Los fanáticos siempre tienen en común el sello de la cobardía, porque atacan en manada, de manera anónima y muy seguros de que difícilmente serán identificados y expuestos a alguna sanción.
El fútbol ha sido terreno especialmente fértil para estos individuos, hasta el punto que cuando se piensa en un fanático de inmediato aparece la imagen de un “garrero” o uno “de abajo”, porque en nombre de sus sagrados colores han repartido sangre, sudor y lágrimas por todos los estadios del mundo y, a pesar de numerosos esfuerzos auténticos o simulados por neutralizarlos, todavía se permiten hacer lo que quieren y cuando quieren.
Sin embargo, hay otros fanáticos menos numerosos, menos ruidosos y menos notorios, pero igualmente dotados de una cabeza impermeable a criterios distintos a los que intentan imponer.

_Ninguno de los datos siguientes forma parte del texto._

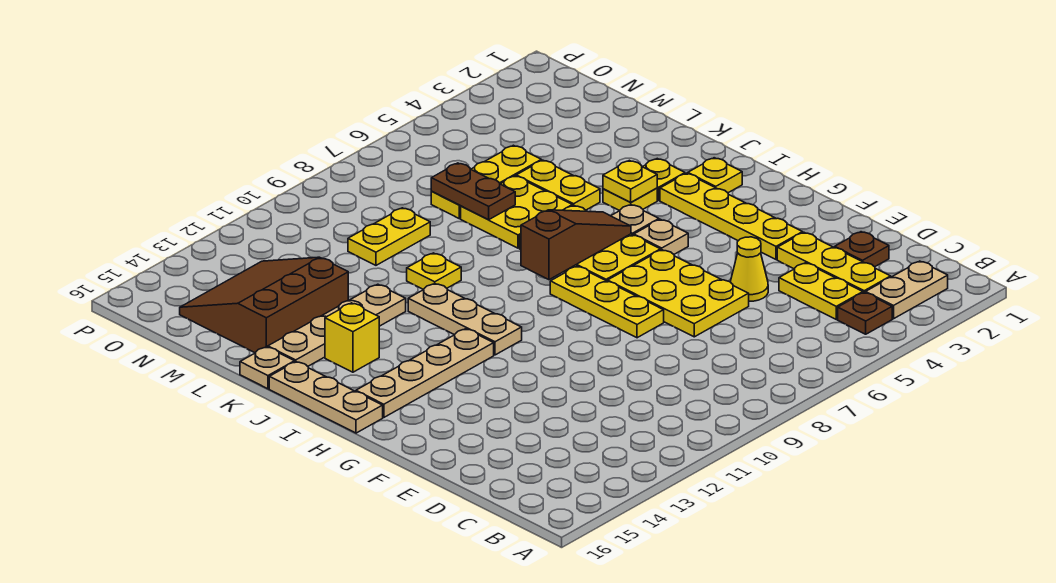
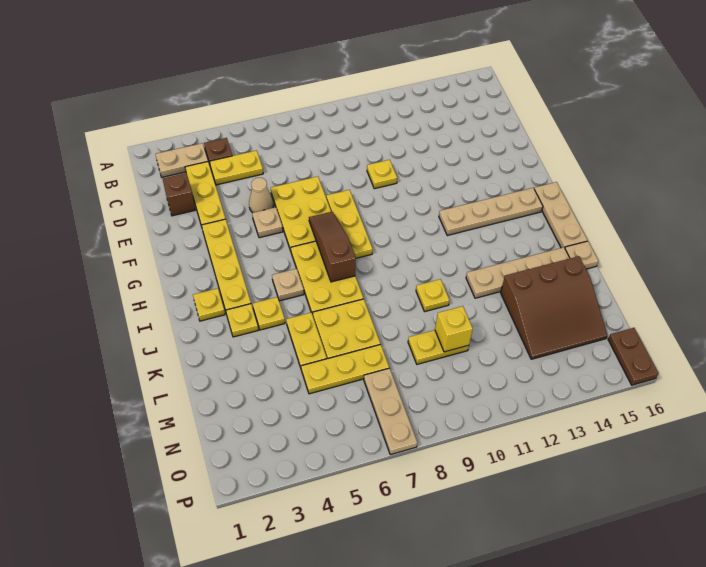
yellow plate C4:D4 level 1 -> yellow plate C4:C5 level 1
brown plate D2 level 1 -> brown brick D2 level 1
yellow cone E5 level 1 -> tan cone E5 level 1
tan plate H5 level 1 -> tan plate F5 level 1
tan plate H11:J11 level 1 -> tan plate N7:P7 level 1
brown slope I6:I8 level 2 top 8 -> brown slope G7:I7 level 2 top I
yellow plate J4 level 2 -> yellow plate E10 level 1
yellow brick J14 level 1 -> yellow brick M10 level 2
brown plate L7:M7 level 2 -> brown plate O16:P16 level 1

Es un cuento muy viejo, y si bien los talibanes han llevado sus métodos y acciones a extremos que parecen devolver al ser humano a la Edad de Piedra, conviene recordar que no son los primeros en intentarlo.
Mucha gente se ha puesto cada vez más agresiva y parece que si no se busca la manera de hacerlos entrar en razón el asunto seguirá empeorando. Lo vemos en la vida diaria. Cuesta entenderse a la buena cuando asoma alguna diferencia, por rasca que sea. Ante esto, no faltan quienes proponen aplicarles la ley del talión, el ojo por ojo, diente por diente, pero definitivamente no se puede combatir al fanatismo con más fanatismo.
Hay que aprender de Gandhi, de Mandela, de Jesús de Nazareth, para salir adelante en esta difícil tarea.